Activity 1
Which lines in the rows below contain the word "hướng"? Return each of those lines in full, and treat uppercase and lowercase as different.

About a year ago, former Ohio State diver Katie Bell had a friend who wanted to watch her compete among the world’s elite and buy tickets to the 2012 Summer Olympics.

At the time, the purchase seemed optimistic at best, with Bell still months away from even getting the chance to qualify for the London Games.

On June 24, though, at the United States Olympic Diving Trials in Federal Way, Wash., Bell made her friend’s premature purchase worth the while after finishing second in the 10-meter platform competition-securing one of two Olympic berths in the event.

For Bell, who has dreamed of being a member of the U.S. Olympic team since she could walk, the fact that she has reached her lifetime goal still hasn’t totally hit her.

“I’m still in shock,” said Bell, who will compete with the U.S. Diving team Aug. 8 and Aug. 9 in London. “People keep asking me if it feels real and how I’m feeling, and I don’t know. I don’t think it’s going to feel real until I’m at the Games and in the Village and at the pool with USA behind me.”

An All-American diver at OSU, Bell has been telling her family and friends that she would be an Olympian since a young age.

“We’ve been talking about it since she was six or seven years old, about going to the Olympics, we really have,” said Bell’s father, Chris Bell. “It’s never been a doubt.”

The only thing up in the air was what sport Bell wanted to compete in. Diving was not her first choice.

She started her athletic career as a gymnast. A Clintonville native, Bell watched the U.S. women’s gymnastics team, dubbed the “Magnificent Seven,” at the 1996 Games in Atlanta. Filled with many teenage sensations, they were the first U.S. gymnastics team to win a gold medal.

“Watching (former Olympians) Kerri Strug and Dominique Moceanu and their stories (inspired me),” Bell said. “I had every possible book about them, and I just wanted to be like them.”

By the age of five, Bell was practicing gymnastics before and after school. A few years later, she started to dive during the summer at Olympic Swim Club in Columbus, but only as a backup option.

“I started (diving) when I was eight just because I told my Dad I wanted another chance to go to the Olympics,” Bell said. “Then, when I was 13, I ended up switching from gymnastics to diving.”

Bell’s goal, and her diving career, almost came to an end during her freshman season at OSU.

At the 2007 Big Ten Championships, Bell attempted an arm-stand triple for her second dive. She lost her position midair, knowing neither where the ceiling or the water’s location was. Bell landed flat on her stomach, collapsing a lung, separating chest cartilage and popping ribs out of place.

It took two years, according to Bell, for her to get back into diving shape-both mentally and physically. During that time, Bell thought about quitting the sport altogether. She almost transferred from OSU.

“One of my diving teammates, who was a year younger than me, the other day she said she remembered I would come in (to practice), do one or two dives and cry or get upset because it was so hard,” Bell said.

Page-level text extractions

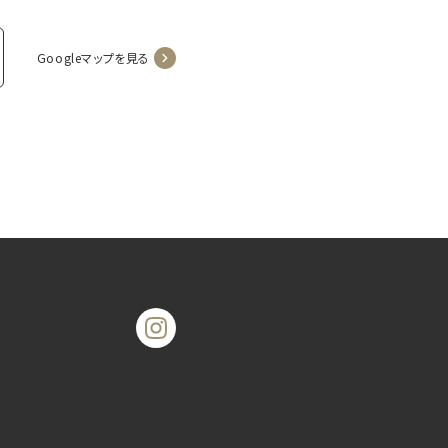
Googleマップを見る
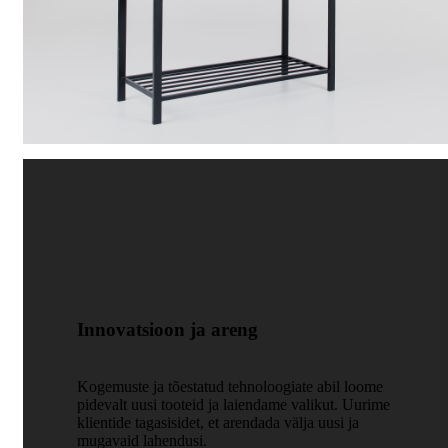
Innovatsioon ja areng
Kogemuste ja tõestatud tehnoloogiate abil loome
pidevalt uusi tooteid ja laiendame valikut. Uurime
klientide tagasisidet, et arendada välja uusi ja
mugavaid lahendusi.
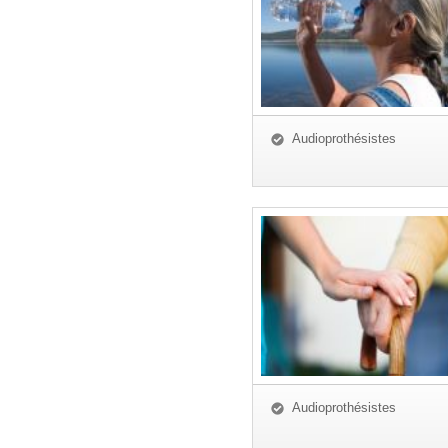
Audioprothésistes
Audioprothésistes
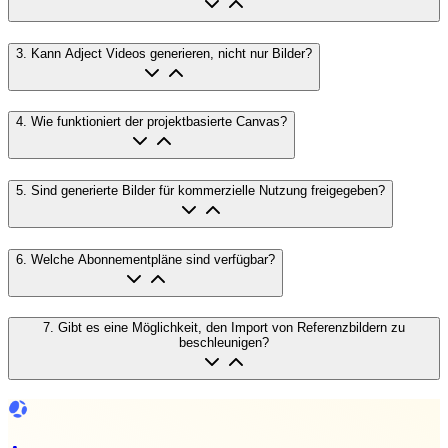
3
.
Kann Adject Videos generieren, nicht nur Bilder?
4
.
Wie funktioniert der projektbasierte Canvas?
5
.
Sind generierte Bilder für kommerzielle Nutzung freigegeben?
6
.
Welche Abonnementpläne sind verfügbar?
7
.
Gibt es eine Möglichkeit, den Import von Referenzbildern zu
beschleunigen?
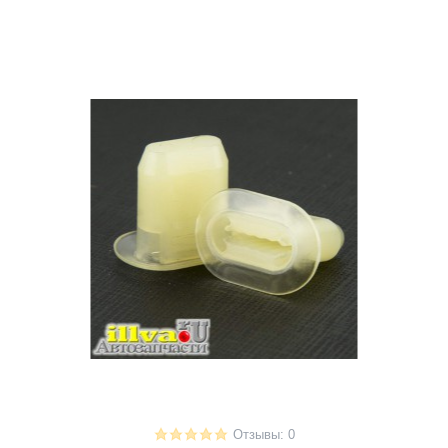
Отзывы: 0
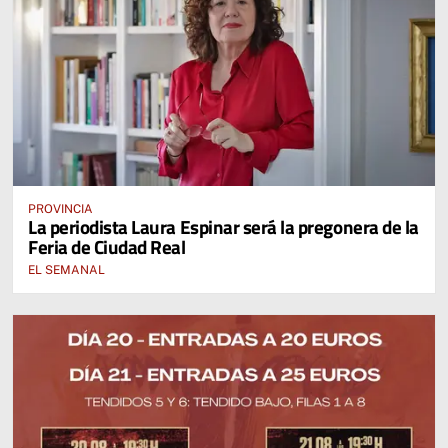
PROVINCIA
La periodista Laura Espinar será la pregonera de la
Feria de Ciudad Real
EL SEMANAL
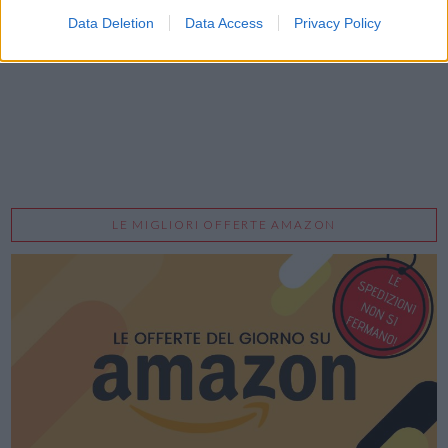
Data Deletion
Data Access
Privacy Policy
LE MIGLIORI OFFERTE AMAZON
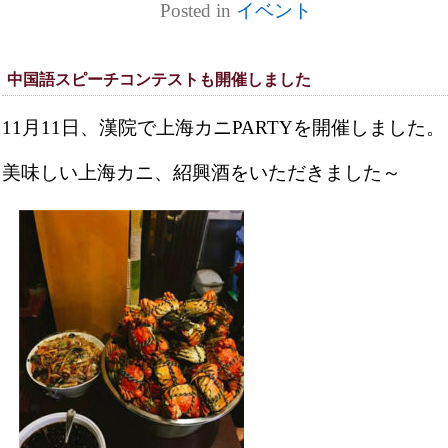
Posted in
イベント
中国語スピーチコンテストも開催しました
11月11日、漢院で上海カニPARTYを開催しました。
美味しい上海カニ、紹興酒をいただきました～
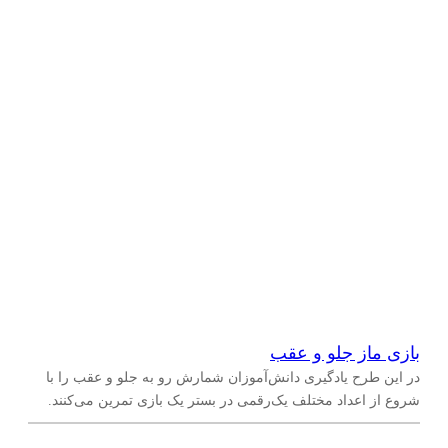
نهم
(
۱۳
)
اندازه‌گیری
(
۱
)
دهم
(
۳
)
یازدهم
(
۲
)
مساحت
(
۱
)
دوازدهم
(
۲
)
هندسه
(
۵
)
خط‌ها و زاویه‌ها
(
۱
)
دایره
(
۳
)
چندضلعی‌‌ها (مثلث‌ها، چهارضلعی‌ها و …)
(
۵
)
بازی ماز جلو و عقب
در این طرح یادگیری دانش‌آموزان شمارش رو به جلو و عقب را با
تبدیلات هندسی
(
۲
)
شروع از اعداد مختلف یک‌رقمی در بستر یک بازی تمرین می‌کنند.
آمار و احتمال
(
۵
)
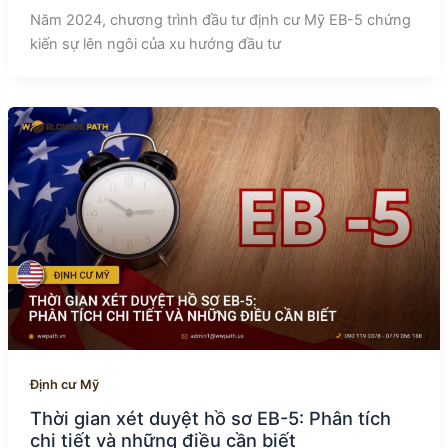
Năm 2024, chương trình đầu tư định cư Mỹ EB-5 chứng
kiến sự lên ngôi của xu hướng đầu tư
Định cư Mỹ
Thời gian xét duyệt hồ sơ EB-5: Phân tích
chi tiết và những điều cần biết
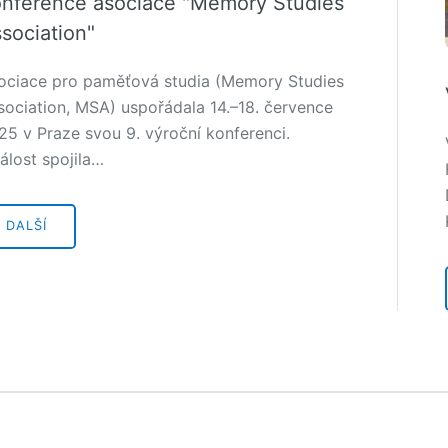
nference asociace "Memory Studies
sociation"
ociace pro paměťová studia (Memory Studies
sociation, MSA) uspořádala 14.–18. července
25 v Praze svou 9. výroční konferenci.
álost spojila…
DALŠÍ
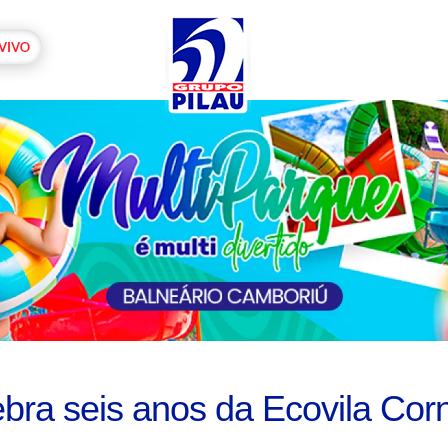
elebra seis anos da Ecovila Co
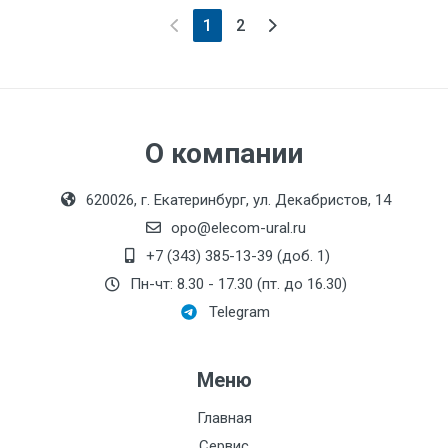
(current)
1
2
О компании
620026, г. Екатеринбург, ул. Декабристов, 14
opo@elecom-ural.ru
+7 (343) 385-13-39 (доб. 1)
Пн-чт: 8.30 - 17.30 (пт. до 16.30)
Telegram
Меню
Главная
Сервис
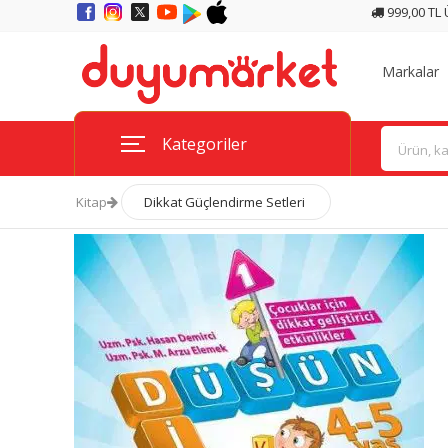
999,00 TL
Markalar
Kategoriler
Kitap
Dikkat Güçlendirme Setleri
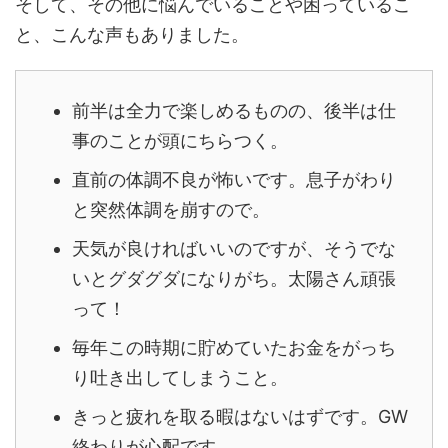
そして、その他に悩んでいることや困っているこ
と、こんな声もありました。
前半は全力で楽しめるものの、後半は仕
事のことが頭にちらつく。
直前の体調不良が怖いです。息子がわり
と突然体調を崩すので。
天気が良ければいいのですが、そうでな
いとグダグダになりがち。太陽さん頑張
って！
毎年この時期に貯めていたお金をがっち
り吐き出してしまうこと。
きっと疲れを取る暇はないはずです。GW
終わりが心配です。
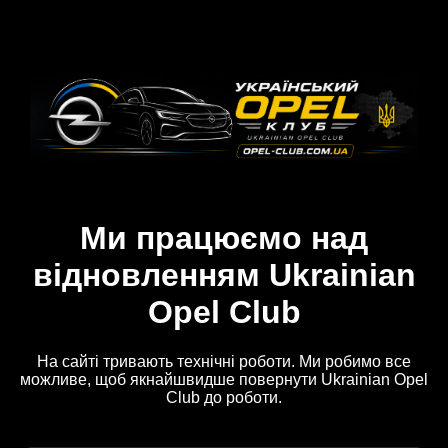
Ми працюємо над
відновленням Ukrainian
Opel Club
На сайті тривають технічні роботи. Ми робимо все
можливе, щоб якнайшвидше повернути Ukrainian Opel
Club до роботи.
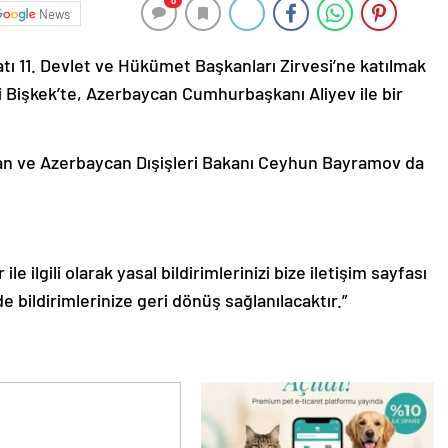
0
News
tı 11. Devlet ve Hükümet Başkanları Zirvesi’ne katılmak
i Bişkek’te, Azerbaycan Cumhurbaşkanı Aliyev ile bir
an ve Azerbaycan Dışişleri Bakanı Ceyhun Bayramov da
le ilgili olarak yasal bildirimlerinizi bize iletişim sayfası
de bildirimlerinize geri dönüş sağlanılacaktır.”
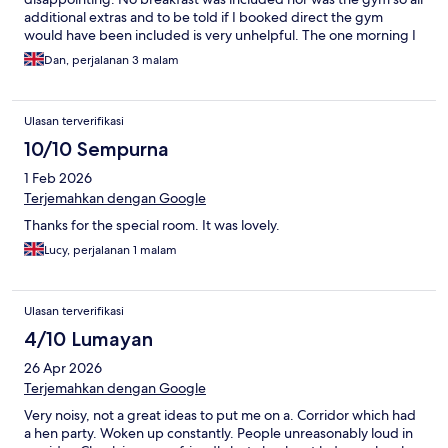
additional extras and to be told if I booked direct the gym
would have been included is very unhelpful. The one morning I
went over to the health club for breakfast I was greeted by a
Dan, perjalanan 3 malam
very unhappy woman behind the till in the cafe who complained
she had too much going on by herself. This might have had
something to do with 5 members of staff stood at reception
Ulasan terverifikasi
talking! Definitely won’t be staying here again, utterly ridiculous!
10/10 Sempurna
1 Feb 2026
Terjemahkan dengan Google
Thanks for the special room. It was lovely.
Lucy, perjalanan 1 malam
Ulasan terverifikasi
4/10 Lumayan
26 Apr 2026
Terjemahkan dengan Google
Very noisy, not a great ideas to put me on a. Corridor which had
a hen party. Woken up constantly. People unreasonably loud in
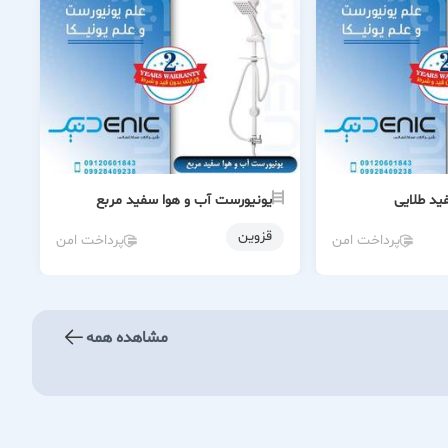
ید طلایی
یونیورست آب و هوا سفید مربع
قزوین
پرداخت امن
پرداخت امن
مشاهده همه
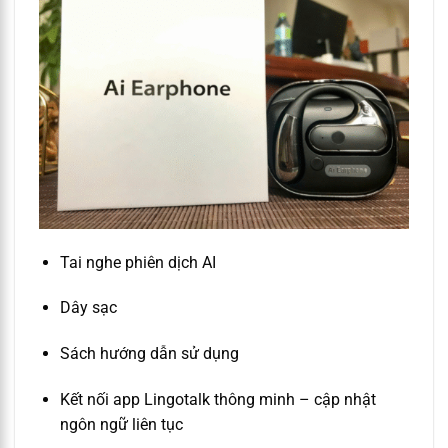
Tai nghe phiên dịch AI
Dây sạc
Sách hướng dẫn sử dụng
Kết nối app Lingotalk thông minh – cập nhật
ngôn ngữ liên tục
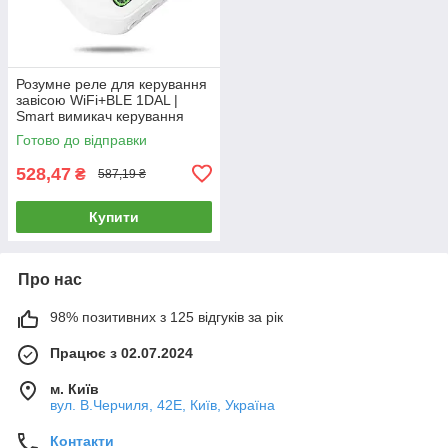
Розумне реле для керування
завісою WiFi+BLE 1DAL |
Smart вимикач керування
шторами (SWС101N)
Готово до відправки
528,47
₴
587,19 ₴
Купити
Про нас
98% позитивних з 125 відгуків за рік
Працює з 02.07.2024
м. Київ
вул. В.Черчиля, 42Е, Київ, Україна
Контакти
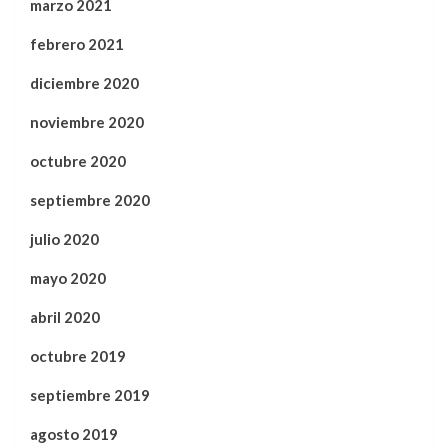
marzo 2021
febrero 2021
diciembre 2020
noviembre 2020
octubre 2020
septiembre 2020
julio 2020
mayo 2020
abril 2020
octubre 2019
septiembre 2019
agosto 2019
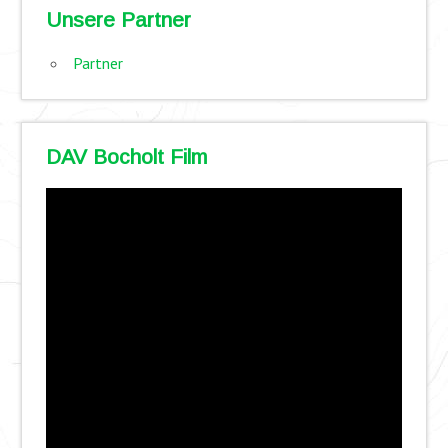
Unsere Partner
Partner
DAV Bocholt Film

Activity 2
How would you say this sentence from the article about diver Katie Bell in French: "She started her athletic career as a gymnast."

Result 1
kiến sự lên ngôi của xu hướng đầu tư
Sách hướng dẫn sử dụng

Result 2
Elle a commencé sa carrière sportive comme gymnaste.